Background

Genomes of the model bacterium, Escherichia coli, exhibit high plasticity caused by gene gain/loss via pathoadaptive mutations, genetic rearrangement, and horizontal gene transfer [1, 2]. This genetic variability is also translated into a remarkable phenotypic and pathotypic diversity: while some E. coli strains normally inhabit the mammalian colon, other pathotypes cause a wide range of intestinal and extraintestinal diseases that include mild intestinal disturbance but also severe urinary tract infections and outbreaks of shigellosis-like dysentery or cholera-like watery diarrhea [1]. In this study, we focus on enterotoxigenic E. coli (ETEC), one of the world's deadliest infectious agents, which also represents a serious public health in Egypt's rural areas. Our aim is to integrate multiple bioinformatics tools to determine horizontally transferred, pathotype-specific signature genes as targets for specific, high-throughput molecular diagnostic tools and reverse vaccinology screens.

Methods and results

To estimate the extent of horizontal gene transfer in ETEC, we used a combination of bioinformatics tools, including GC%, comparative genometrics analysis [3], and web-based prediction of pathogenicity islands via IslandPath http://www.pathogenomics.sfu.ca/islandpath[4]. Because E. coli strains are typically polylysogenic [5], we used the ACLAME Prophinder tool http://aclame.ulb.ac.be/Tools/Prophinder[6] to predict complete or rudimentary prophages scattered within the ETEC genome. To determine ETEC pathotype-specific genes or signature genes, we used comparative genomic tools available in the National Microbial Pathogen Data Resource (NMPDR) platform http://www.nmpdr.org, including the Signature Genes Tool and the Homolog Spreadsheet Tool [7]. We identified 128 genes that differentiate this pathotype from other E. coli strains, based on bidirectional-best-hit signature analysis. We also identified 94 genes that are characteristic to two closely related strains (24377A and 2348/69).
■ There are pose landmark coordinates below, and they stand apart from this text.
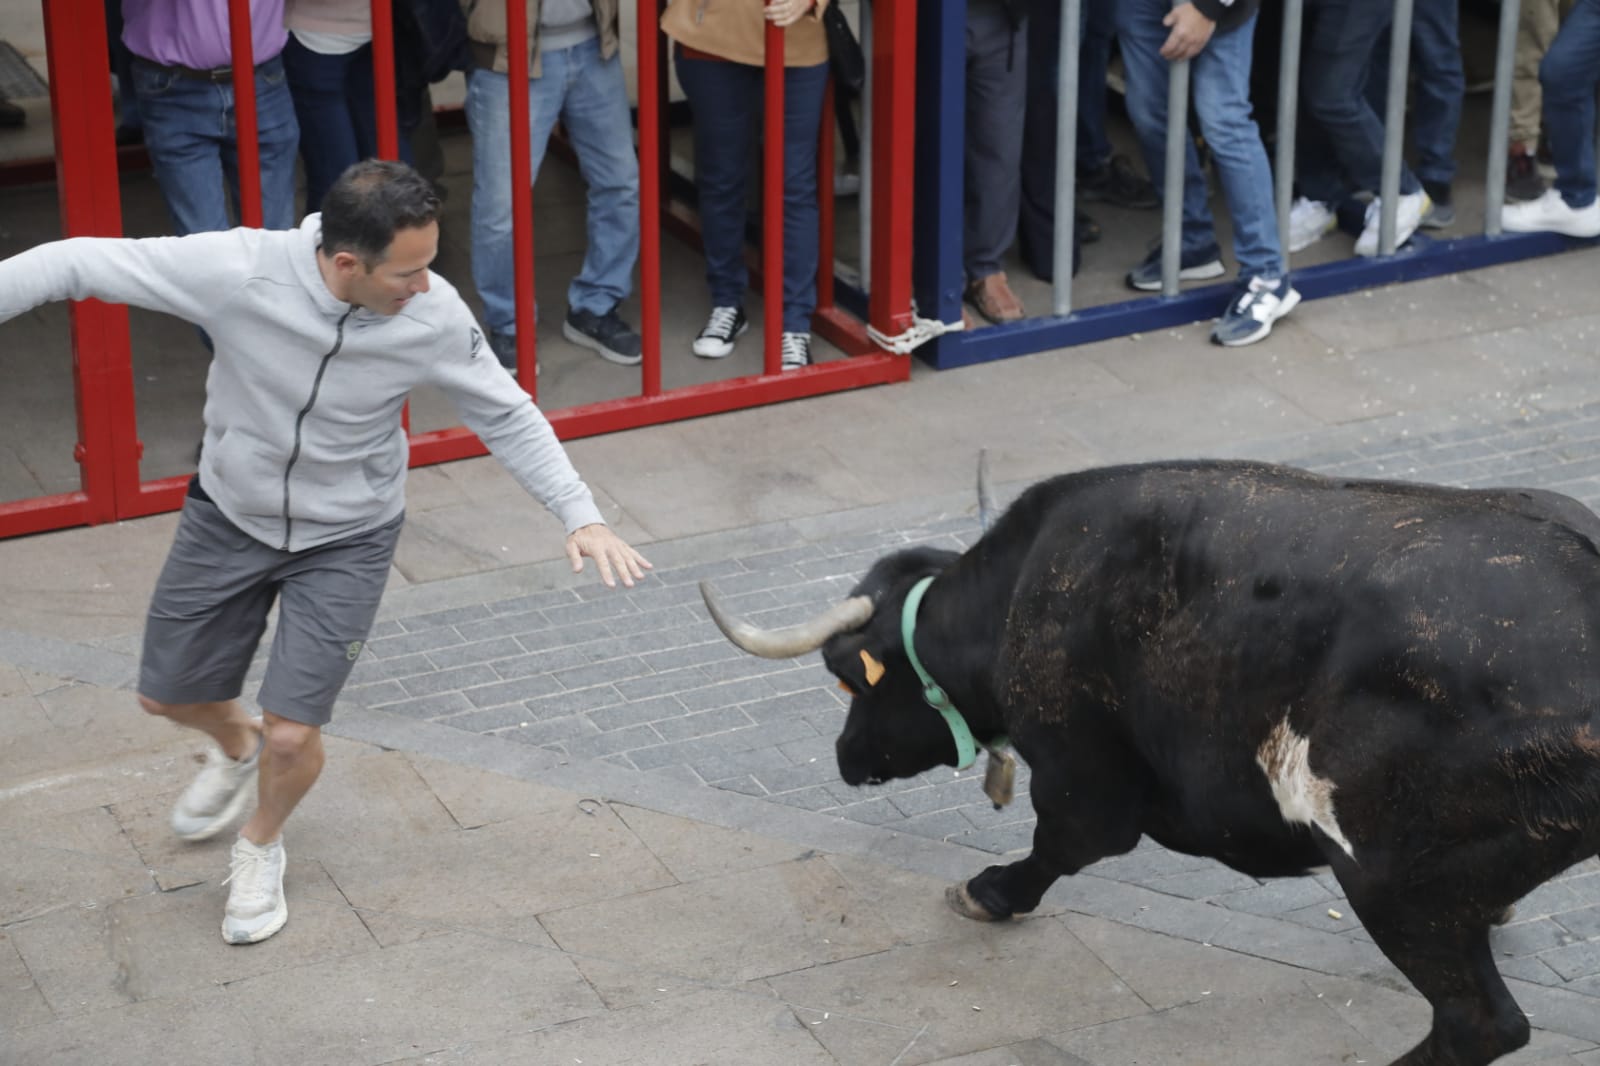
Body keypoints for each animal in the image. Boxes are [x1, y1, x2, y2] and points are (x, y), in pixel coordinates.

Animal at [704, 457, 1600, 1062]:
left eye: (845, 676)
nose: (846, 758)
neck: (1020, 590)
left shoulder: (1082, 777)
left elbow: (1060, 846)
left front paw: (990, 891)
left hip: (1388, 878)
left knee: (1480, 1023)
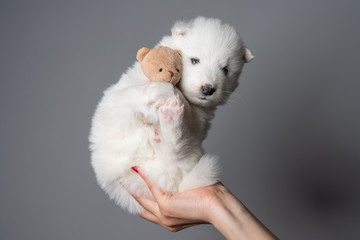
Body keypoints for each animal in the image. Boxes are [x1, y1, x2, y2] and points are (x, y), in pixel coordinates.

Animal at [89, 15, 253, 213]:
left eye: (225, 69)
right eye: (195, 60)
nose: (208, 89)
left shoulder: (198, 124)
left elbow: (187, 118)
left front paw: (172, 99)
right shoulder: (116, 99)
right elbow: (135, 94)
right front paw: (162, 91)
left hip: (185, 161)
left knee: (176, 153)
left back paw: (169, 122)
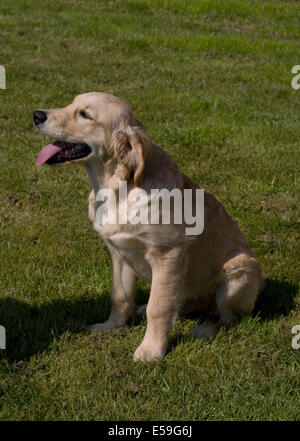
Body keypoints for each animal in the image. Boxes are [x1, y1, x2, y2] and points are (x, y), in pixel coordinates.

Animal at [33, 93, 262, 360]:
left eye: (84, 115)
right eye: (71, 103)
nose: (37, 115)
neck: (117, 188)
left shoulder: (167, 255)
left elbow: (159, 307)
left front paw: (151, 350)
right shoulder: (119, 253)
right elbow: (120, 296)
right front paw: (110, 326)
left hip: (238, 271)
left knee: (229, 318)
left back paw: (204, 329)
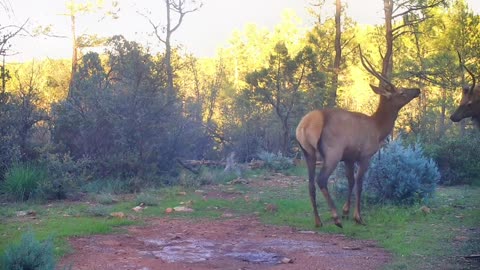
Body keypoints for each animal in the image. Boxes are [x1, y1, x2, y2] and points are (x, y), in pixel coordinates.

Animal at [296, 48, 420, 228]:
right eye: (402, 92)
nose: (417, 89)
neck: (379, 129)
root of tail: (305, 125)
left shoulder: (349, 157)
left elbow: (350, 181)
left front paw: (346, 211)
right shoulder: (365, 155)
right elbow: (360, 183)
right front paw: (357, 217)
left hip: (307, 153)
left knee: (310, 184)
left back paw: (318, 221)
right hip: (333, 152)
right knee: (321, 180)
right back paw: (335, 218)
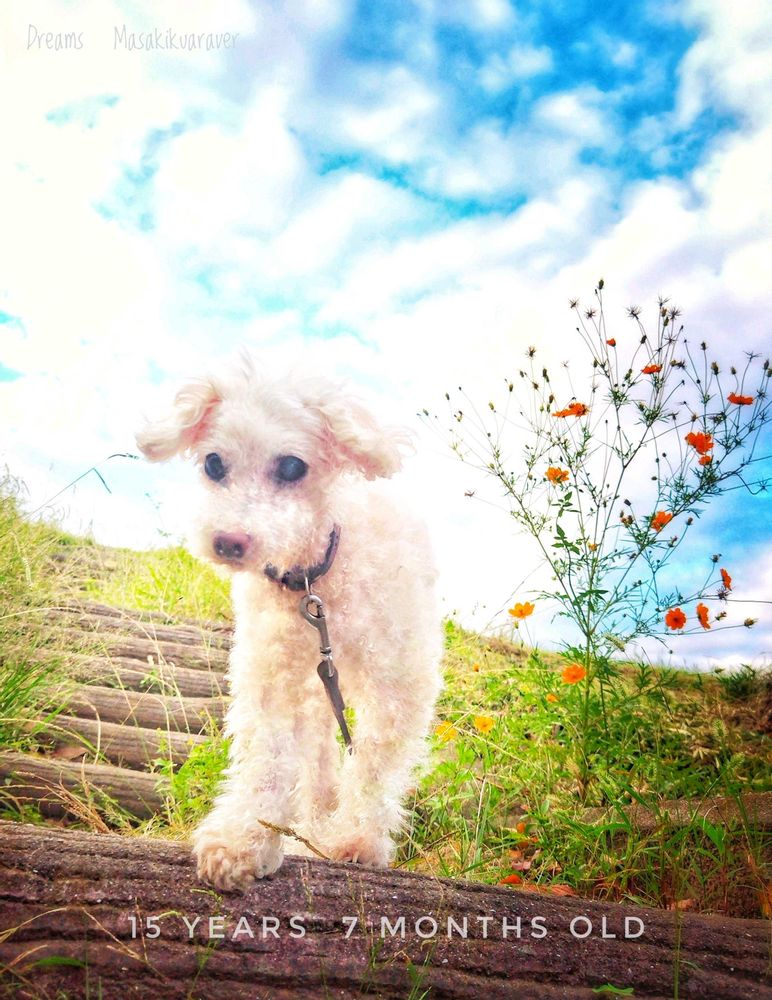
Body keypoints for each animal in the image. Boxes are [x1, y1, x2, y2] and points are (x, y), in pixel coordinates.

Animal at [136, 357, 443, 890]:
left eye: (293, 466)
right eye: (213, 463)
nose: (228, 542)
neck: (315, 580)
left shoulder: (401, 681)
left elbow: (374, 763)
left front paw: (359, 839)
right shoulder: (272, 669)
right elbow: (268, 756)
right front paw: (243, 839)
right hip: (316, 692)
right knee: (317, 766)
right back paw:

Many of the ETEC-specific genes were mapped to prophages, prophage-like elements, and other pathogenicity islands; however, some of these signature genes, e.g., ORFs 21–39 in strain 24377A, seem to be rather lost in other E. coli strains (as they are conserved among other enterobacteria, e.g., Shigella and Salmonella). Our ongoing studies are testing some of these ETEC-specific genes as targets for multiplex PCR amplification to develop a rapid diagnostic typing method. Future studies will analyze the surface-association and antigenicity of these signature gene products as a first step in a reverse vaccinology strategy to develop novel ETEC vaccines.